Take our 66-foot Anna, currently under construction at Lyman Morse Boatbuilding, in Thomaston, ME. The sloop is our client-couple’s chance to breathe life into their long-held dream of melding a classic yacht a la turn-of-the-century genius William Fife III above the waterline, with sleek, modern shapes below and 21st-century luxury within.
To accommodate the interior scale and sweep, Anna is, shall we say, a bit more Ruben-esque than most Fife boats. Though she’s still svelte compared with contemporary yachts, Anna is beamier and carries more freeboard above the waterline. Our client-couple divided the aesthetic responsibilities evenly: He spearheaded the exterior; she shaped the spaces below. Mostly, this bicameral form of design government proceeded well: Rigs got tuned. Finishes evolved. Fittings found their rightful place in the growing society of a newly built yacht.
However, issues popped up that pulled Anna into committee: When the stern went from paper and computer to real wooden frames on a shop floor, a floor debate broke out: The woman in our husband-and-wife design team had misgivings about the end of the boat: Was the stern perhaps a bit too broad?
Oh boy. Here we go: Designing might seem all about form, and engineering. But what really happens is people come to us with their dreams, some they have spent a lifetime thinking about. Their ideas are complex and come with responsibility: How do we sort out those cherished strands of notions and engineer them into the complex liturgy of yacht design? One advantage of the custom, cold-molded wood construction we are doing with Anna, is the lack of expensive and inflexible tooling. She’s made of wood, not fiberglass or carbon, so we can cut and nail in new stuff if we need to. But changing a near-complete deck, transom and counter is no trivial matter, even in old-school planks and boards. Modern 3D modeling tools help clients sense the shape and function of an emerging design so changes are not needed. But what we learned was that our 3D models were not fool-proof. The fools, in this case, were us. We had not found a way to give our client-couple the tools they needed to appreciate the hull shape and its nuanced curves.
We absolutely saw our client’s concerns about a too-broad stern. We were aware that we were beefing up Anna for modern service. But we had worked hard to get a shape that both was husky enough and matched the classic idiom. So when we were asked to extend the stern overhang by a foot, narrow the transom by several inches and fine-up the counter stern, we were concerned that we would lose the balance we had worked so hard for.
And so began several charged days of boat design compromise: We had discussions, we made pencil sketches on blueprints, we did quick 3D doodles of a roughly extended stern. We toyed with extending the transom, but other volumes got wonky.

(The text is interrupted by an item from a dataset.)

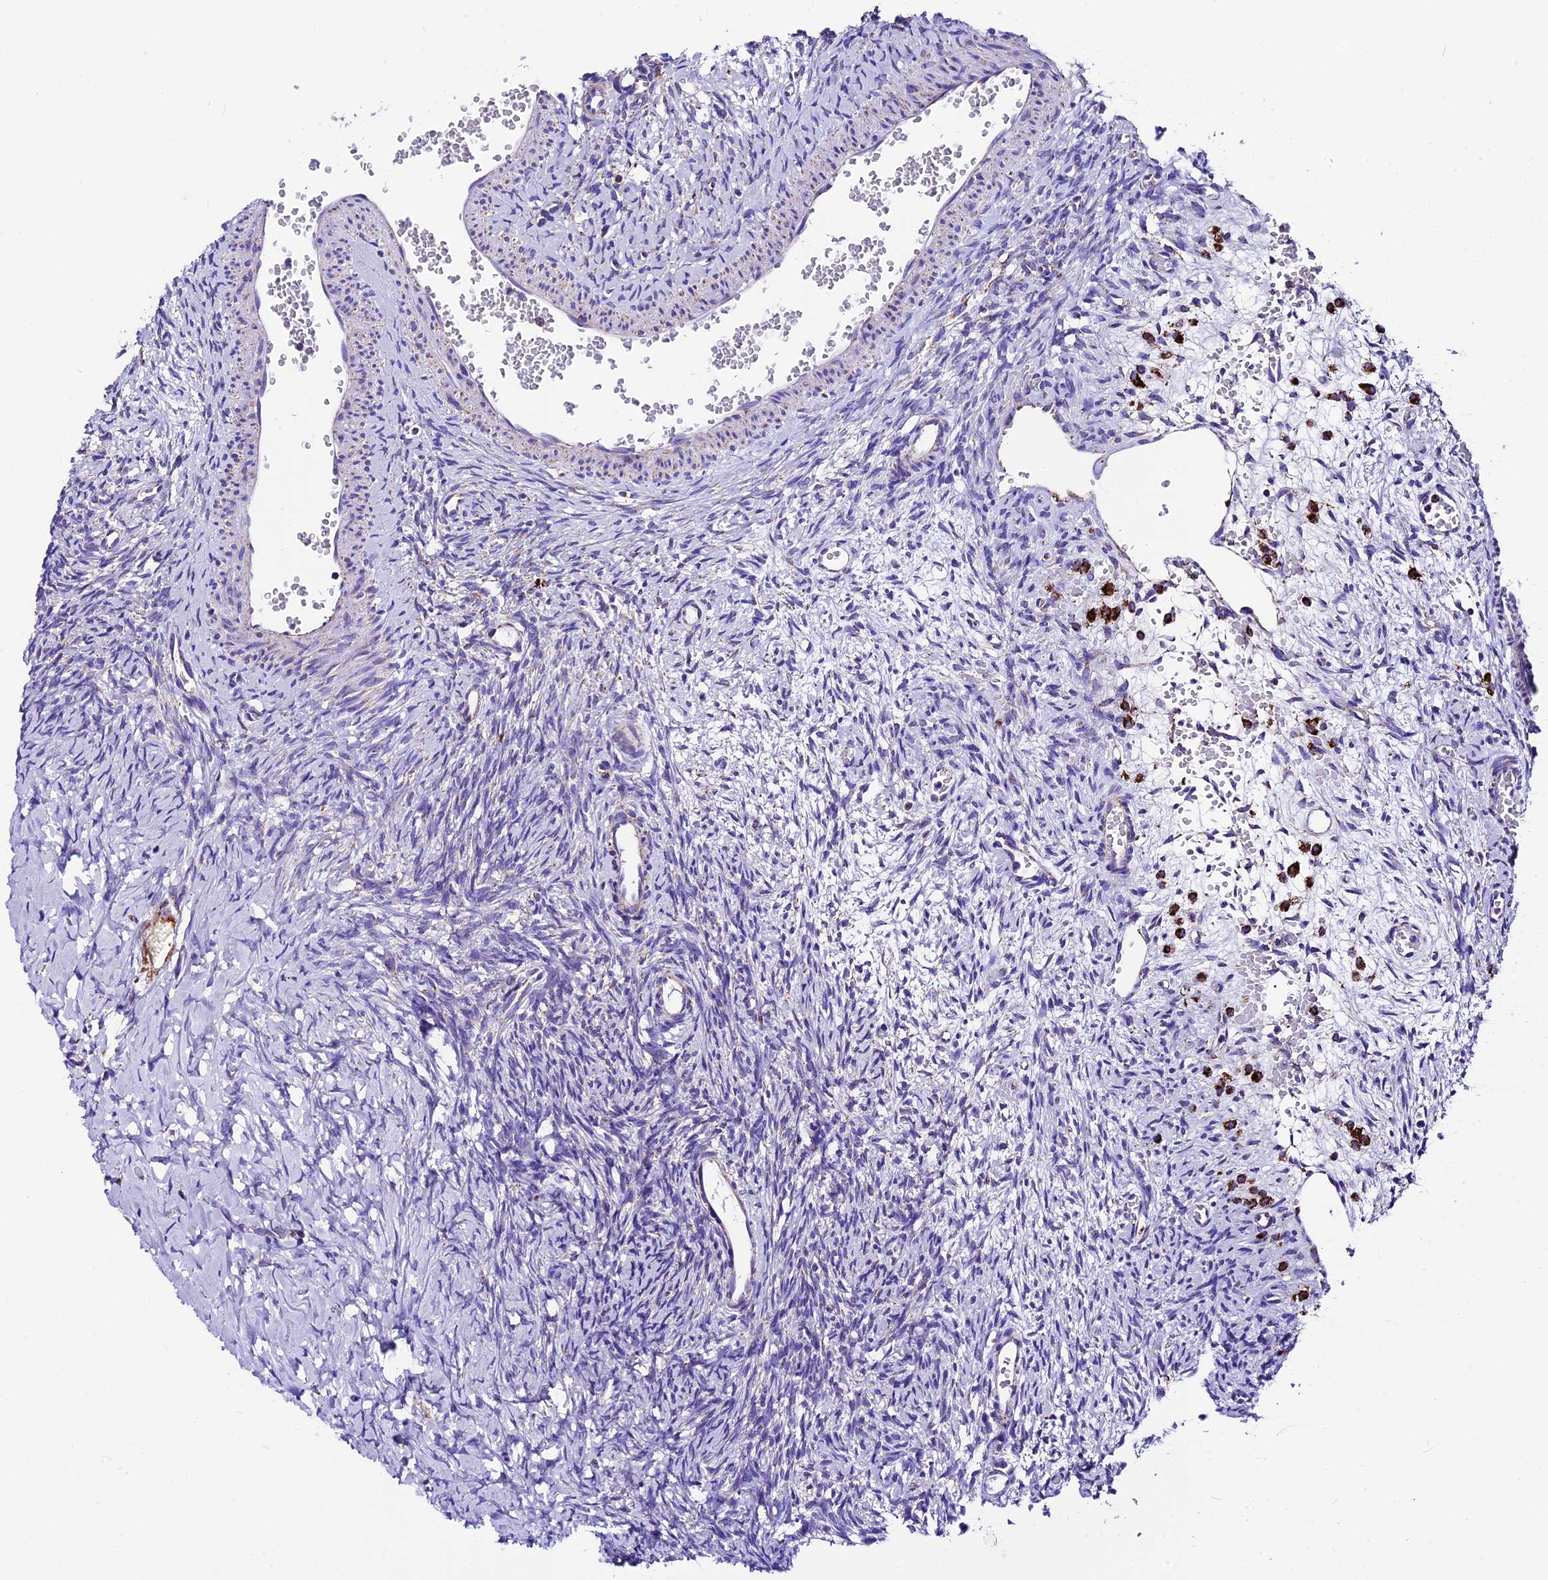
{"staining": {"intensity": "weak", "quantity": "25%-75%", "location": "cytoplasmic/membranous"}, "tissue": "ovary", "cell_type": "Ovarian stroma cells", "image_type": "normal", "snomed": [{"axis": "morphology", "description": "Normal tissue, NOS"}, {"axis": "topography", "description": "Ovary"}], "caption": "Immunohistochemical staining of normal human ovary displays 25%-75% levels of weak cytoplasmic/membranous protein expression in about 25%-75% of ovarian stroma cells.", "gene": "DCAF5", "patient": {"sex": "female", "age": 39}}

All the while, we knew that any changes would be slow, depressing, and so much more expensive than anybody realized. Progress was slow.
Then, finally, we grabbed an ancient design tool: Why not carve a model? Lyman Morse dropped our 3D design file into its four-axis CAD/CAM milling machine and out popped a three-foot long miniature Anna. Just like clipper ships of old, we could hold our ideas in our hands, not just spin a virtual hull with a mouse. And this real thing seemed to make the real shape and heft of this boat that much more tangible. It was easier to get a sense for what it would be like to row or swim around Anna. Reality is interesting.
With the evidence freshly in their hands, our husband-and-wife team agreed. We’d gotten it right: Anna was a well-balanced, shapely girl. Lyman Morse went back to work. We were relieved. But were we actually right? Would the stern have been better longer? We shall see when she’s launched, loaded and under full sail.
But for dreams this important, a well-crafted democracy is a beautiful thing.